-- Task material follows --

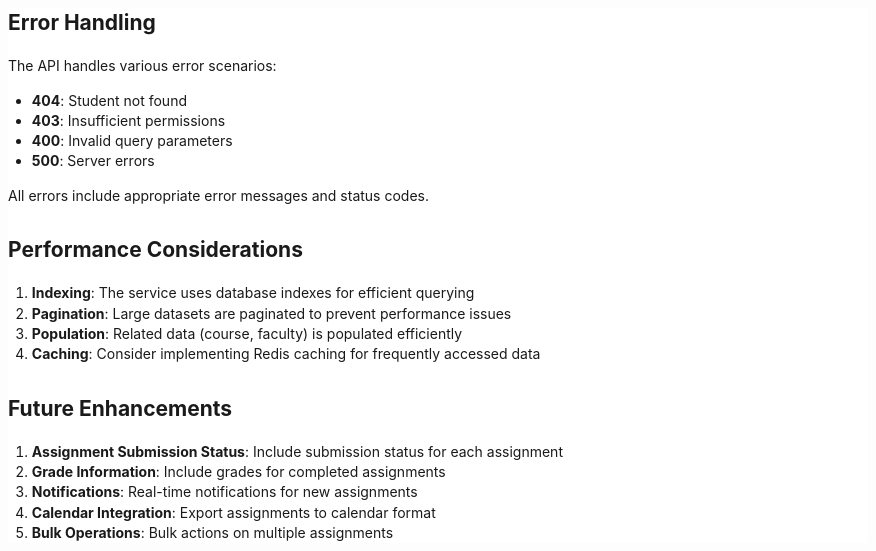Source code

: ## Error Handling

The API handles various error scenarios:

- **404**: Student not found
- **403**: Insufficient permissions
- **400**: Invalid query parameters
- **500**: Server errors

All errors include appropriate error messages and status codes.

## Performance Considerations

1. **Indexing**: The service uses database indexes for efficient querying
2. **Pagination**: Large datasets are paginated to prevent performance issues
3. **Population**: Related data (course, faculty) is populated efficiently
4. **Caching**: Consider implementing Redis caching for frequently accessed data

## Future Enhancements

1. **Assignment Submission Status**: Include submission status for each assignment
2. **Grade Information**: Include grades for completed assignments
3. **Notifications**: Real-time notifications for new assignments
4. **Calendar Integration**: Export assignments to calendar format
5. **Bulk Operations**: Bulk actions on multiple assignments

-- Task material concluded --

▶ **Work request**
Your reply should be a verbatim retyping of the lines from the one that holds "3. **Notifications**: Real-time" through the last line of the entries.

▶ **Finished task**
3. **Notifications**: Real-time notifications for new assignments
4. **Calendar Integration**: Export assignments to calendar format
5. **Bulk Operations**: Bulk actions on multiple assignments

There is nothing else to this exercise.